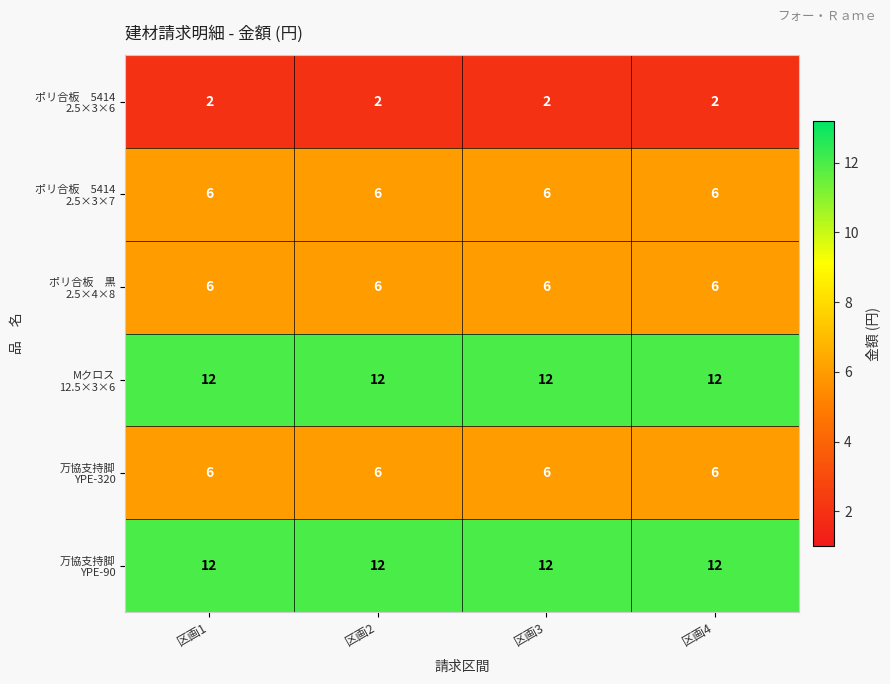

What is the difference between the highest and lowest values at 区画2?

10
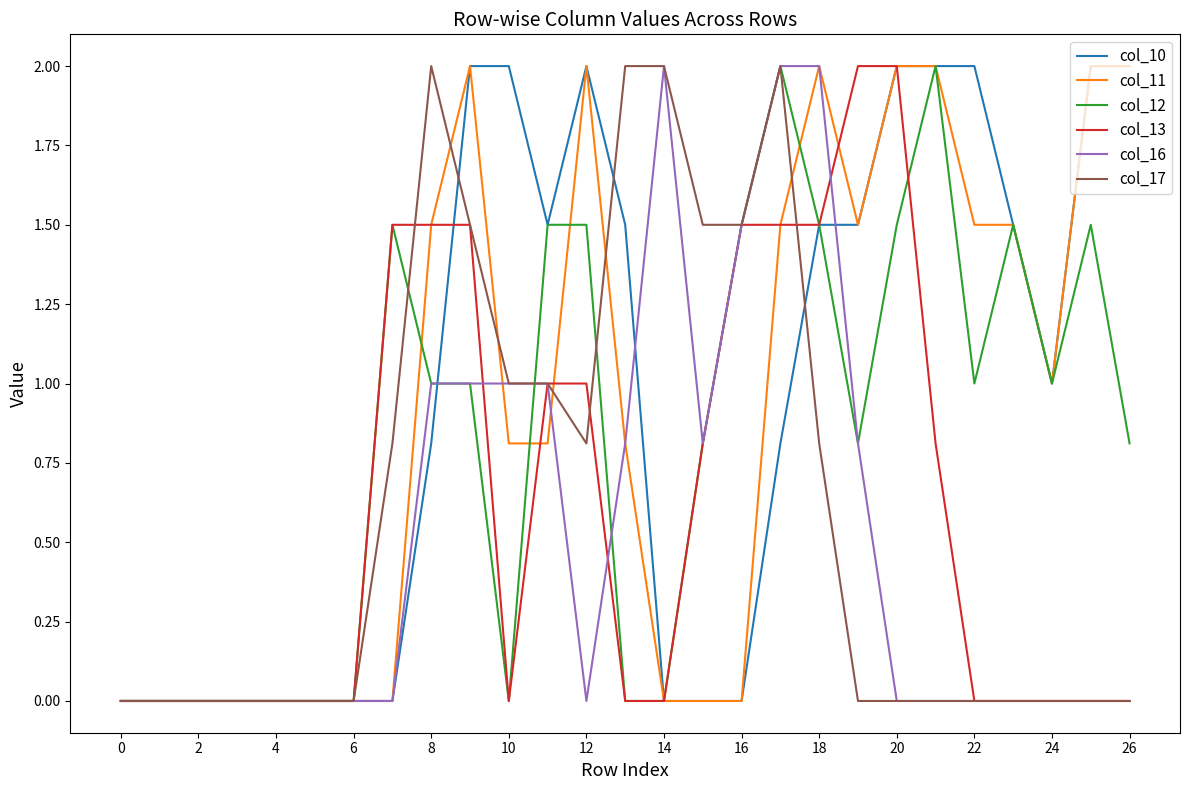

What is the maximum value shown in the chart?

2.0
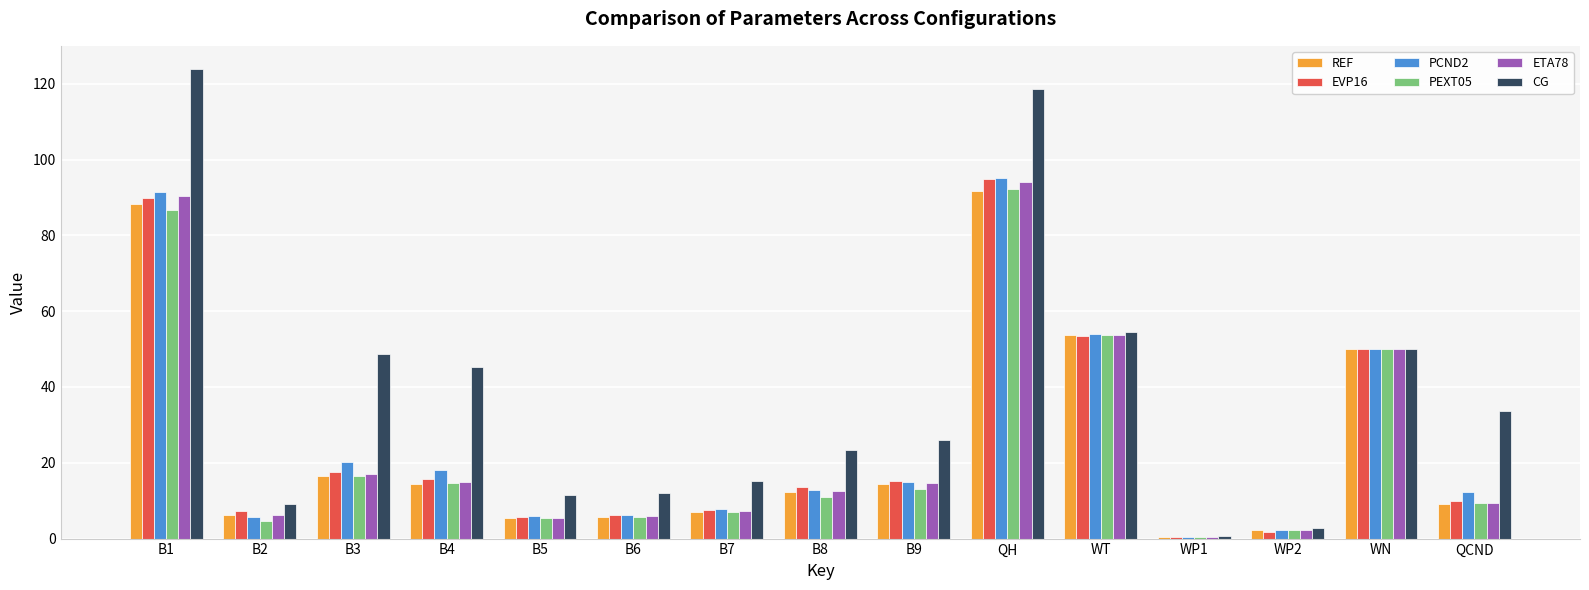

What is the sum of the EVP16 values at B9 and WP2?

17.1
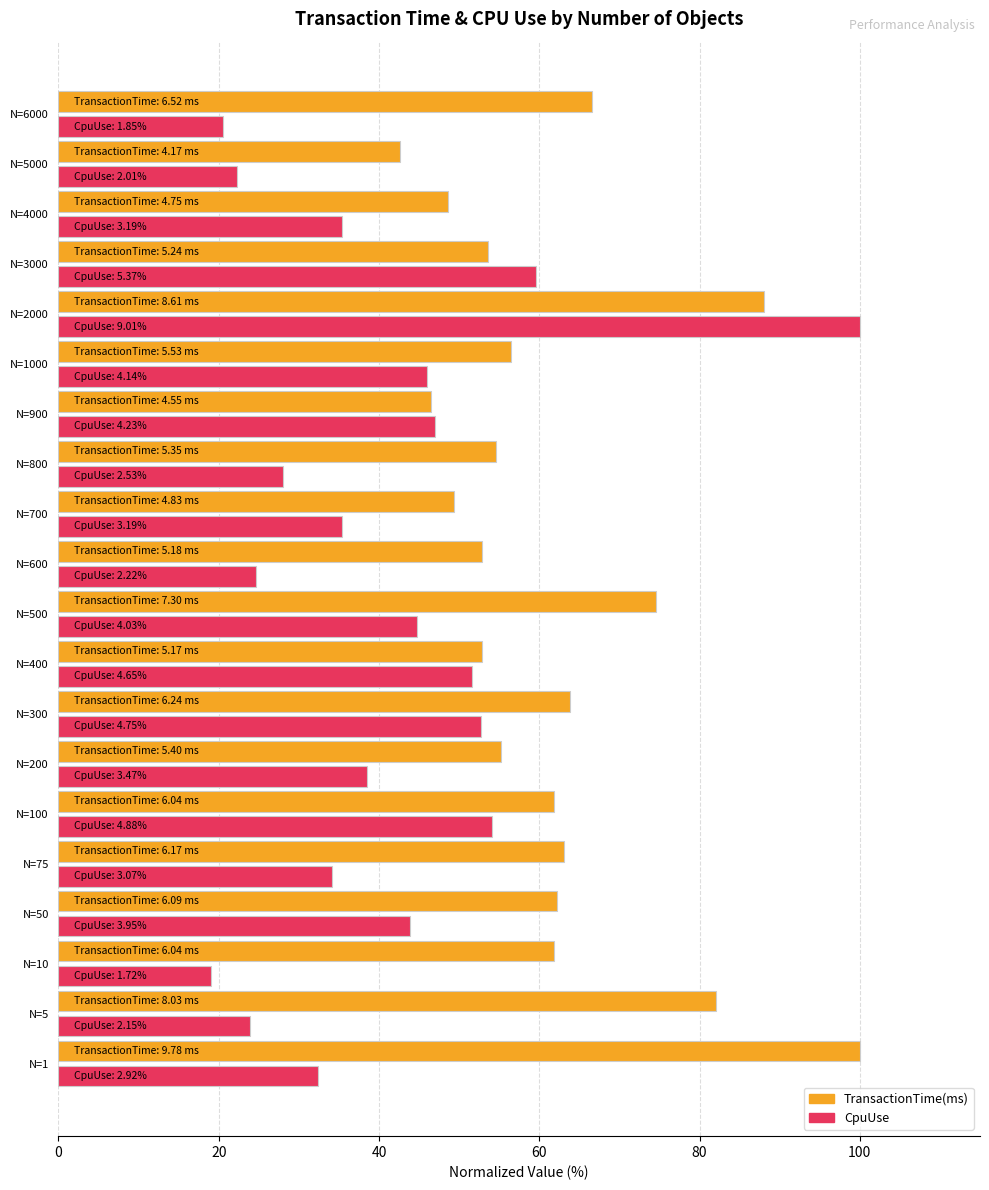

How many data points in CpuUse are less than 38?

10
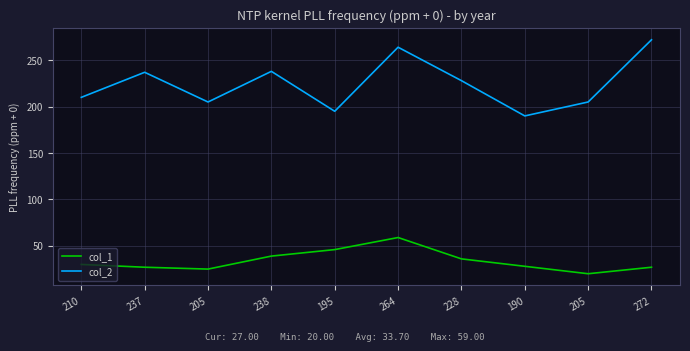

How many lines are shown in the chart?

2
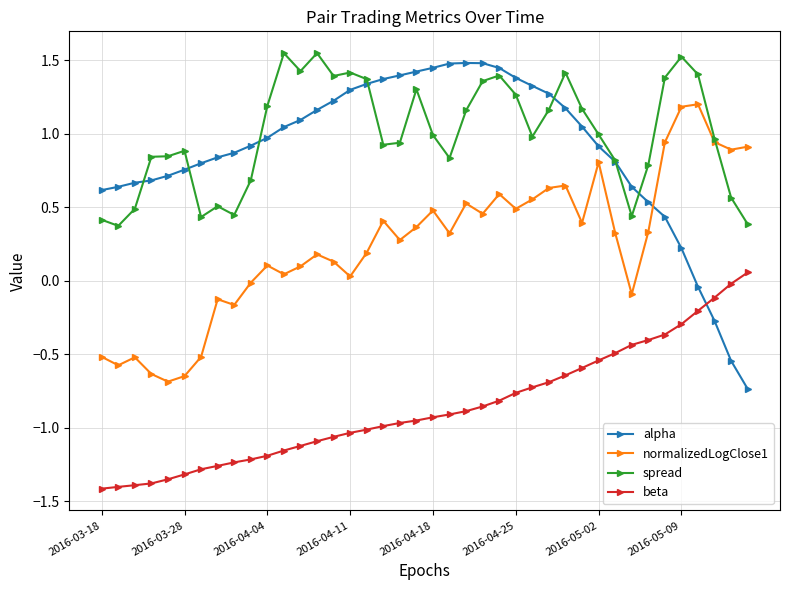

True or false: spread has more than 0 points higher than both neighbors.

True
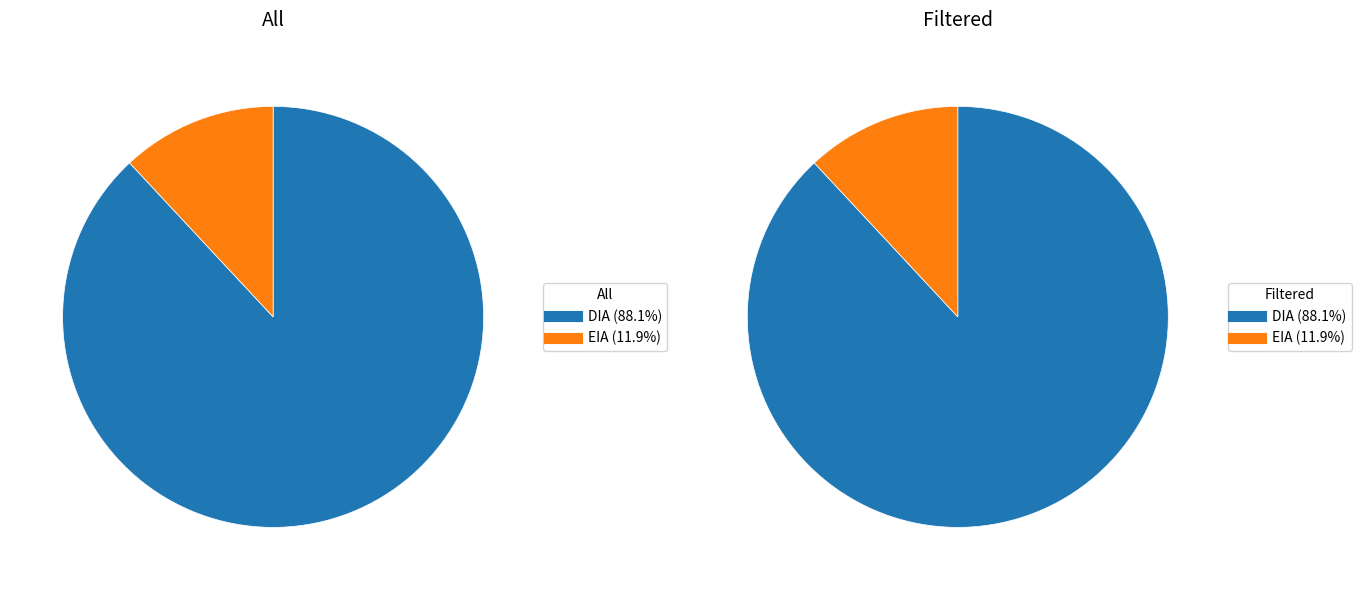

Approximately how many times larger is the value at DIA compared to EIA?

7.4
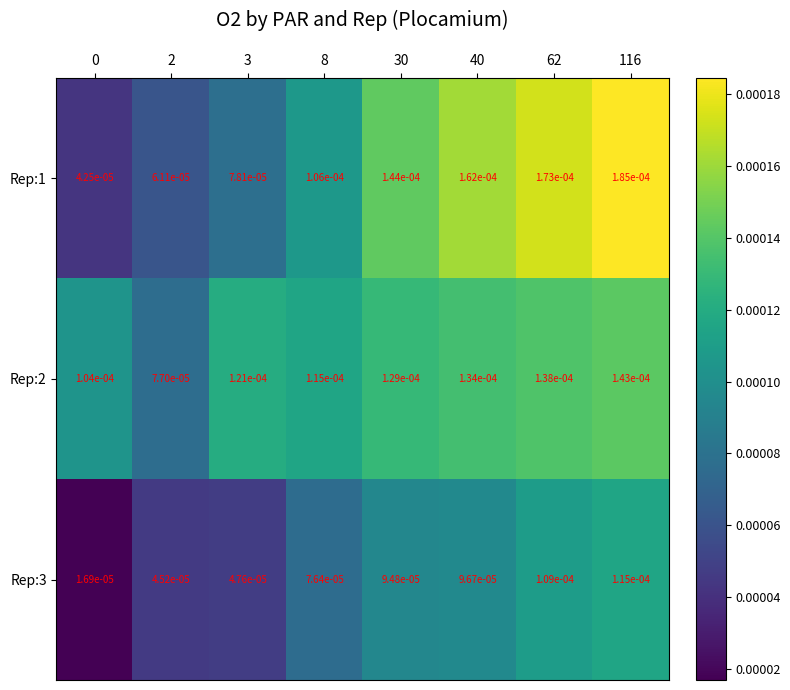

At which category is the sum across all series the highest?

116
============
## [Problem to work on]
Render every line of the material above as a JSON list of strings, one string per line, omitting blank lines and the picture lines.

## [Response to the task]
[
  "What is the difference between the highest and lowest values at 区画2?",
  "10",
  "What is the maximum value shown in the chart?",
  "2.0",
  "What is the sum of the EVP16 values at B9 and WP2?",
  "17.1",
  "How many data points in CpuUse are less than 38?",
  "10",
  "How many lines are shown in the chart?",
  "2",
  "True or false: spread has more than 0 points higher than both neighbors.",
  "True",
  "Approximately how many times larger is the value at DIA compared to EIA?",
  "7.4",
  "At which category is the sum across all series the highest?",
  "116"
]